Setup

This script relies on 3 geopackage outputs from the previous script. It creates a long dataframe, inclusive of all three vendors, groups them by permanent, unique bike ID, and defines a trip as a movement of 50 meters between timestamps, in an attempt to adjust for GPS variability.

link_data <- st_read("../../results/link_050122_050722.gpkg")
lime_data <- st_read("../../results/lime_050122_050722.gpkg")
spin_data <- st_read("../../results/spin_050122_050722.gpkg")
scooters_raw = st_as_sf(rbindlist(list(link_data, lime_data, spin_data), fill = TRUE)) %>%
  st_transform(crs = 3857)
#st_write(scooters_raw, dsn = "../../results/scooters_raw_050122_050722.gpkg", append = FALSE)
#scooters_raw <- st_read("../../results/scooters_raw_050122_050722.gpkg")
scooters_split <- scooters_raw %>%
  distinct() %>%
  filter(is_disabled == 0) %>%
  group_by(vendor, bike_id) %>%
  group_split()

This function defines what constitutes a trip.

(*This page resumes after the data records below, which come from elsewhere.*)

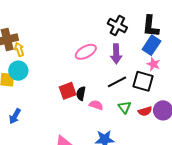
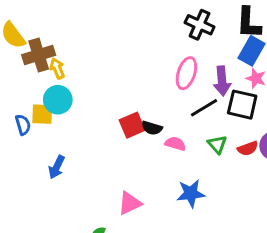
pink ellipse: (86, 52) -> (186, 73), moved, turned -40
purple arrow: (116, 54) -> (222, 81), moved
black semicircle: (81, 93) -> (152, 128), turned -80

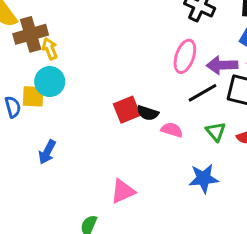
purple arrow: (222, 81) -> (222, 65), turned 92
blue star: (191, 193) -> (204, 178), moved

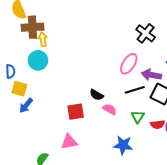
yellow square: (33, 96) -> (19, 89), moved
red square: (127, 110) -> (76, 112), moved

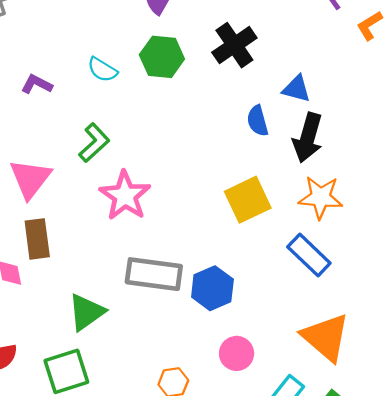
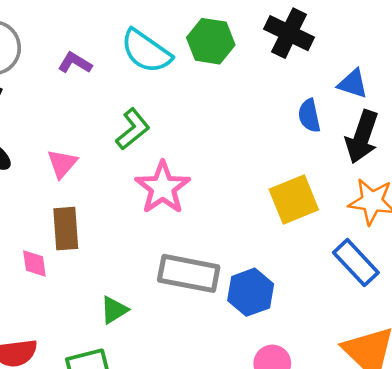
black cross: (234, 45) -> (289, 33), turned -33
cyan semicircle: (102, 70) -> (146, 51), size x1.6
pink triangle: (30, 179) -> (62, 164), size x0.7
green triangle: (86, 312) -> (114, 310), size x0.7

It is slow. Parallel processing using parallel and parLapply() speeds things up, but it still takes 15+ minutes to run over the 300,000 rows I collected for the week of morning commutes.

numcores <- detectCores()
cl = makeCluster(numcores)
clusterEvalQ(cl, {
  library(sf)
  library(dplyr)
  library(units)
})
scooters_trip <- parLapply(cl, scooters_split, function(df){
  df %>% mutate(dist_prev = units::drop_units(st_distance(geom, lag(geom), by_element = TRUE)),
                dist_next = units::drop_units(st_distance(geom, lead(geom), by_element = TRUE)),
                time_id = row_number(), #this is what allows us to order points for QGIS analysis
                movement_id = paste(bike_id, "_", row_number(), sep = ""), #perhaps redundant, but easy solution for moving between R and QGIS
                trip = case_when(
                  dist_prev > 50 | dist_next > 50 ~ 1, #define trip based on distance column
                  TRUE ~ 0))
})
stopCluster(cl)
trip_long <- st_as_sf(rbindlist(scooters_trip)) %>%
  filter(trip == 1) #filter by only trip points
trip_split <- trip_long %>% #split again by trips
  group_by(bike_id) %>%
  group_split()
trip_split_id <- lapply(trip_split, function(df){
  df %>% mutate(time_id = row_number())
})
trip_id_long <-st_as_sf(rbindlist(trip_split_id)) #bind into trips
st_write(trip_id_long, "../../results/trip_id_long.gpkg", append = FALSE)

Writing files into appropriate filetypes after analysis is very important with large, static datasets like these: when one code block takes 15 minutes to run, it isn’t a great idea to run the code every time it’s needed if it can be read from an existing file.